Тринадцатый автобус подъезжал к конечной остановке налегке, Борис выходил из него в одиночестве. Любка стояла под деревом с большой сумкой. Однажды, увидев его, улыбнулась и развела руки в стороны. Жест выражал радость, но он его расшифровал более конкретно: иди ко мне, обнимемся. Его часто в первую минуту, когда он ее видел, охватывало раздражение: «Дурочка несчастная. Любви ведь у меня к тебе никакой, просто приезжаю, брожу, дышу свежим воздухом и заодно уж выслушиваю твои бредни». И в тот раз не смог побороть раздражение, подошел и сказал:

— Не надо изображать радость так ненатурально.

Она опустила руки и ответила:

— Значит, самые искренние чувства могут выглядеть ненатурально. А может, у тебя такие глаза?

Откуда она это знала?

Он хотел, чтобы она его любила. Не какой-нибудь сумасшедшей, большой любовью, а маленькой, но верной, знающей свое место.

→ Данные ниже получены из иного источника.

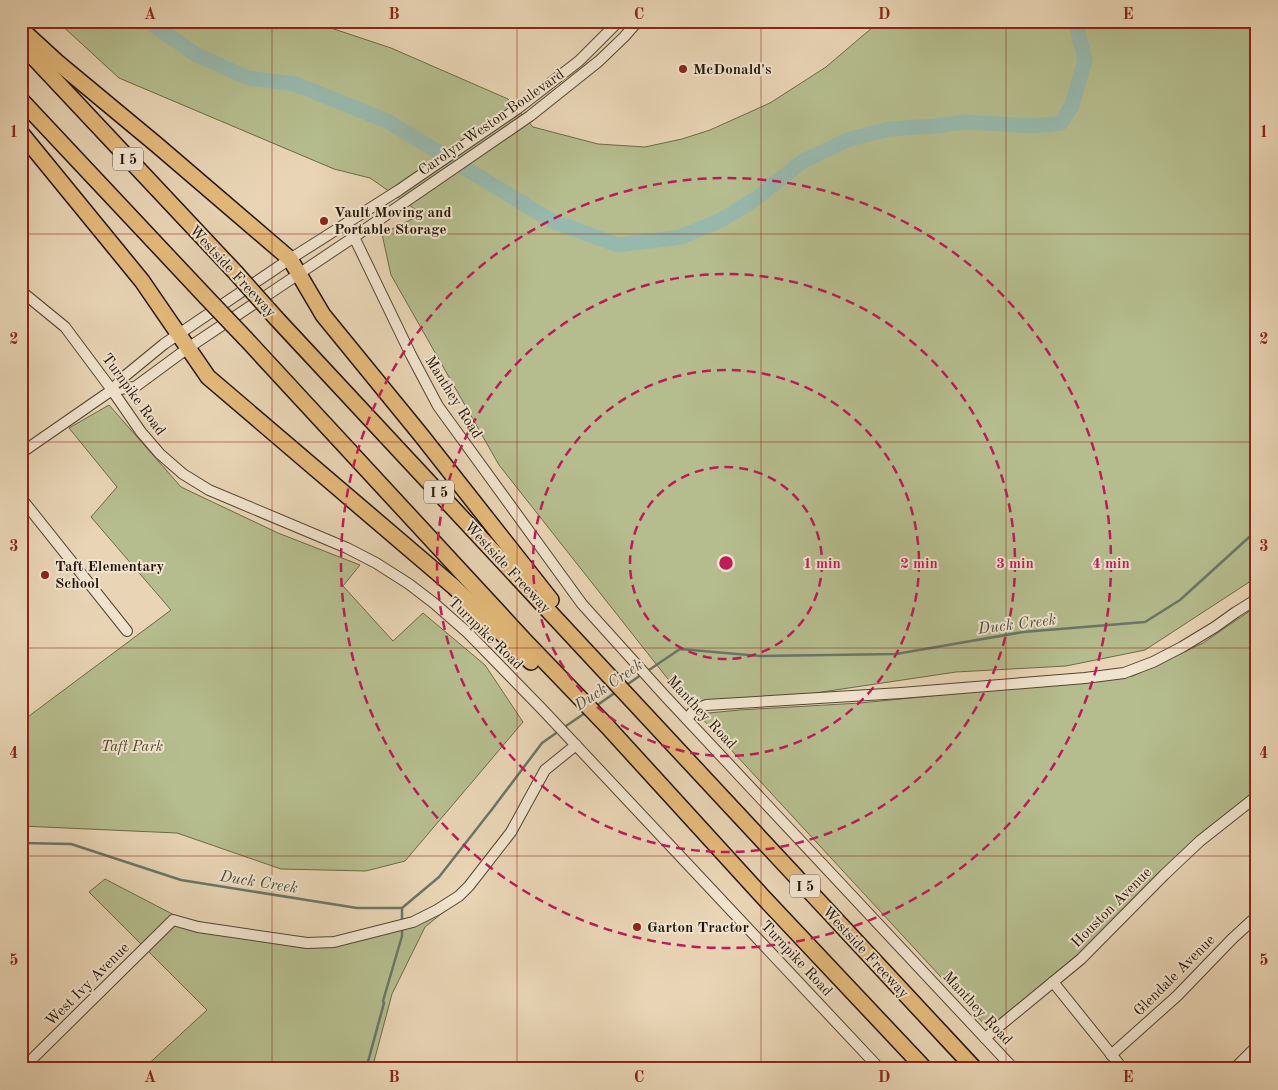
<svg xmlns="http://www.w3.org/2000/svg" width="1278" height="1090" font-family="'Old Standard TT',serif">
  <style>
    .green { fill: #b5bd8e; stroke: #6c694a }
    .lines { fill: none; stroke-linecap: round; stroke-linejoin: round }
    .stream { stroke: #68776a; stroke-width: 2.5 }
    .river { stroke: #97b9ad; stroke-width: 15 }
    .minor-casing { stroke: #544531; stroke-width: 12 }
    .highway-casing { stroke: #221505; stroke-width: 18 }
    .minor { stroke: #f1e4cf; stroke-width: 10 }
    .highway { stroke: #e4ba7a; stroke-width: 15 }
    .highway-bridge-casing { stroke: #221505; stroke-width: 18; stroke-linecap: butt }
    .highway-bridge { stroke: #e4ba7a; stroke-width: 15 }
    .grid { fill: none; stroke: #8f2418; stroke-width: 1; stroke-opacity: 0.55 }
    .ring { fill: none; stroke: #c2185b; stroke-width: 2.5; stroke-dasharray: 9 6 }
    .poi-dot { fill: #8f2418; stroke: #f1e4cf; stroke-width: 2 }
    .labels { text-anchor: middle; stroke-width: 4; stroke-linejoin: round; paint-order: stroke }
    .shield { fill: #f1e4cf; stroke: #605342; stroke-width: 1 }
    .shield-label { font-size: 14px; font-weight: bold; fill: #221505 }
    .poi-label { font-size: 15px; font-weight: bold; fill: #221505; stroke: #f1e4cf; text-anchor: start }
    .street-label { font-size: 15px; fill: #221505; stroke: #f1e4cf }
    .park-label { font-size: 15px; font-style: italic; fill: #4e472e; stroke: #f1e4cf }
    .water-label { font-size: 16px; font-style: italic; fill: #4b4e40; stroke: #f1e4cf }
    .centre { fill: #c2185b; stroke: #f1e4cf; stroke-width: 2.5 }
    .ring-label { font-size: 15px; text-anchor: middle; font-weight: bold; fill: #c2185b; stroke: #f1e4cf; stroke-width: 4; stroke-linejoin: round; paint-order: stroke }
    .neatline { fill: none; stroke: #8f2418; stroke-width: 2 }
    .grid-label { font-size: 16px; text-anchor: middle; font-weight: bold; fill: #8f2418 }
  </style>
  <rect width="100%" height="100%" fill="#e9d5b5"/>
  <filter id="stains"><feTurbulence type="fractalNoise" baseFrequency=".004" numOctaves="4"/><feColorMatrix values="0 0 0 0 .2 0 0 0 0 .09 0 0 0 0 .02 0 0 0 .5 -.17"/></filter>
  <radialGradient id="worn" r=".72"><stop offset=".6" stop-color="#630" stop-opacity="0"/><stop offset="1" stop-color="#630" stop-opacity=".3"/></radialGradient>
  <g class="green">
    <polygon points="57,21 310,21 391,48 508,99 533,127 598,144 645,147 682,139 710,130 770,103 826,67 880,21 1257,21 1257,577 1145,650 1066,666 956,672 775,699 690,707 499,465 391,275 382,234 422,214 370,178 334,169 119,78"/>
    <polygon points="109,405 181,487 278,533 360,565 343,586 393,641 423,613 485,665 523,722 405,861 366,871 281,869 177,833 21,826 21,722 171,610 91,517 117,487 69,428"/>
    <polygon points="1257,606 1257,792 1204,831 1085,949 988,1028 698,714 740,710 860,703 1133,676 1203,643"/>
    <polygon points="105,879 178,917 281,940 352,939 420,914 462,897 425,927 392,994 372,1069 143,1069 207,1010 89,892"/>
  </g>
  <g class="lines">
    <g class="stream">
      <polyline points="646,672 680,649 760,656 896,654 1023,632 1145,622 1180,600 1257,530"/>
      <polyline points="625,686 641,675"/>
      <polyline points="596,706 616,692"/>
      <polyline points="563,728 585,713"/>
      <polyline points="21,843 71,844 181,880 357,908 402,908 439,877 493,808 542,743 559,731"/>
      <polyline points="402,908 402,921"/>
      <polyline points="366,1069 384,1003 383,1001 402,936 402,927"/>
    </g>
    <polyline class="river" points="148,21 195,54 248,78 295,84 387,121 552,221 618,245 681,237 721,220 754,200 803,161 850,139 889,129 935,126 964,122 1034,126 1061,123 1072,105 1085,60 1075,21"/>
    <g class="minor-casing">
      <g id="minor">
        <polyline points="354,237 411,355 438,406 582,604 665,696 1014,1069"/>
        <polyline points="21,291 65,327 112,390 141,432 160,454 183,474 209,490 347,548 376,563 409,584 435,604 468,633 541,708 880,1069"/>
        <polyline points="112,390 135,387 188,348 354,237 530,116 599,61 624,37 638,21"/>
        <polyline points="21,453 112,390 125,376 164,344 290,259 399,190 517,109 579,61 619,21"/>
        <polyline points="21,498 127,631"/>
        <polyline points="687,719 694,710 706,705 901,693 1085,678 1124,673 1153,662 1182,647 1215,627 1236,612 1257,599"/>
        <polyline points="1053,982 1123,1069"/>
        <polyline points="985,1038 1081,959 1164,875 1200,841 1257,796"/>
        <polyline points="1111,1055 1177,996 1232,939 1257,916"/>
        <polyline points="22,1069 173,920 198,927 307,943 334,942 413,922 437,910 459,896 469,886 511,832 545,770 576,745"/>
        <polyline points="1234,1069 1257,1046"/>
      </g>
    </g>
    <g class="highway-casing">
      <g id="highway">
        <polyline points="21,29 57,62 157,145 290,259 323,315 421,435 551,600"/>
        <polyline points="21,44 236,273"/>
        <polyline points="21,100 206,297"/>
        <polyline points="21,133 142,281 208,377 454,587 531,662"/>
        <polyline points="276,318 975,1069"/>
        <polyline points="246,339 527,643 607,726 763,897 925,1069"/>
      </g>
    </g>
    <use href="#minor" class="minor"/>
    <use href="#highway" class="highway"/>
    <g class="highway-bridge-casing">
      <g id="highway-bridge">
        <polyline points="236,273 276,318"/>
        <polyline points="206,297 246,339"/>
      </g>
    </g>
    <use href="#highway-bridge" class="highway-bridge"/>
  </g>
  <path class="grid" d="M272,21V1069M517,21V1069M761,21V1069M1006,21V1069M21,234H1257M21,442H1257M21,648H1257M21,856H1257"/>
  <g class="ring">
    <circle cx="726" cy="563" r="96"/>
    <circle cx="726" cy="563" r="193"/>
    <circle cx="726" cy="563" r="289"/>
    <circle cx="726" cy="563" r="385"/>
  </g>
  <g class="poi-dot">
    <circle cx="683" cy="69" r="5"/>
    <circle cx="324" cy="221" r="5"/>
    <circle cx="45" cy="575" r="5"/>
    <circle cx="637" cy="927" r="5"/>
  </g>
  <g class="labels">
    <g class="shield">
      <rect x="113" y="147.5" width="30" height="23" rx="4"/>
      <rect x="424" y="480.5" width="30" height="23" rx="4"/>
      <rect x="790" y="874.5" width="30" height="23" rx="4"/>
    </g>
    <g class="shield-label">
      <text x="128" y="164">I 5</text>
      <text x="439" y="497">I 5</text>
      <text x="805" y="891">I 5</text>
    </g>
    <g class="poi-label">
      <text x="693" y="74">McDonald's</text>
      <text x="334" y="217">Vault Moving and<tspan x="334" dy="17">Portable Storage</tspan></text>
      <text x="55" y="571">Taft Elementary<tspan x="55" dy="17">School</tspan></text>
      <text x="647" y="932">Garton Tractor</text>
    </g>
    <g class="street-label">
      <text transform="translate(491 122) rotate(-35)" y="5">Carolyn Weston Boulevard</text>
      <text transform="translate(233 271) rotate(47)" y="5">Westside Freeway</text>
      <text transform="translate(134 394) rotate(54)" y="5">Turnpike Road</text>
      <text transform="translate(454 397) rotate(58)" y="5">Manthey Road</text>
      <text transform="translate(508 567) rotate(47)" y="5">Westside Freeway</text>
      <text transform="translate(486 633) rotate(44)" y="5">Turnpike Road</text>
      <text transform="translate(702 712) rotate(47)" y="5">Manthey Road</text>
      <text transform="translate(1111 907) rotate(-45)" y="5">Houston Avenue</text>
      <text transform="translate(866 952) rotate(47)" y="5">Westside Freeway</text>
      <text transform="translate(797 958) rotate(47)" y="5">Turnpike Road</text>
      <text transform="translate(1174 975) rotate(-45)" y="5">Glendale Avenue</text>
      <text transform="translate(87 984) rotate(-45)" y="5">West Ivy Avenue</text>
      <text transform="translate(978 1008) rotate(47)" y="5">Manthey Road</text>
    </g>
    <g class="park-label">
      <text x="132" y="751">Taft Park</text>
    </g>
    <g class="water-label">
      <text transform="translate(1017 623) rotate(-7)" y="6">Duck Creek</text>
      <text transform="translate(608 684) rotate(-34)" y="6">Duck Creek</text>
      <text transform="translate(259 881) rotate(9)" y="6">Duck Creek</text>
    </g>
  </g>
  <circle cx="726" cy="563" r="8" class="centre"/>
  <g class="ring-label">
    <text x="822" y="568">1 min</text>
    <text x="919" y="568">2 min</text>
    <text x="1015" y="568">3 min</text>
    <text x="1111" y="568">4 min</text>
  </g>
  <rect width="1278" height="1090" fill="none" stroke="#e9d5b5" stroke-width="55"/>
  <rect x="28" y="28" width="1222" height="1034" class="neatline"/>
  <g class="grid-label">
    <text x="150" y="19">A</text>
    <text x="394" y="19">B</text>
    <text x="639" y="19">C</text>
    <text x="884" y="19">D</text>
    <text x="1128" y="19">E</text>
    <text x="14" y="137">1</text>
    <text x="1264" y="137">1</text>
    <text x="14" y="344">2</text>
    <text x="1264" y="344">2</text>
    <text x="14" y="551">3</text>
    <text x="1264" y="551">3</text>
    <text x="14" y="758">4</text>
    <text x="1264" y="758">4</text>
    <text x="14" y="965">5</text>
    <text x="1264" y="965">5</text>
    <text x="150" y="1082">A</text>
    <text x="394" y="1082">B</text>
    <text x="639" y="1082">C</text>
    <text x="884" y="1082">D</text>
    <text x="1128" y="1082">E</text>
  </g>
  <rect width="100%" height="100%" filter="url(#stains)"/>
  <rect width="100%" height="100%" fill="url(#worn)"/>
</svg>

Лес на этом краю столицы должен был превратиться в парк, но что-то затянуло превращение. Несмотря на скамейки и павильоны, голубеющие там и сям, лес держался своих прежних устоев. Подлесок бурно стремился вверх, поляны зарастали иван-чаем, и даже на стыках бетонных плит центральной аллеи зеленела трава и красовались мелкие цветы. Борис и Любка не задерживались здесь, шли дальше, к озеру, потом, тропкой, к березовому колку, утонувшему за взгорком среди пшеничного поля.

— Мы с тобой похожи на брата и сестру, — говорила Любка, — родители наши развелись, ты остался с обеспеченным надежным отцом, а я с нервной задерганной матерью.

Ему не нравились такие речи. Брат и сестра. Нет-нет, она влюблена в него.

— Разве у тебя ко мне родственная любовь?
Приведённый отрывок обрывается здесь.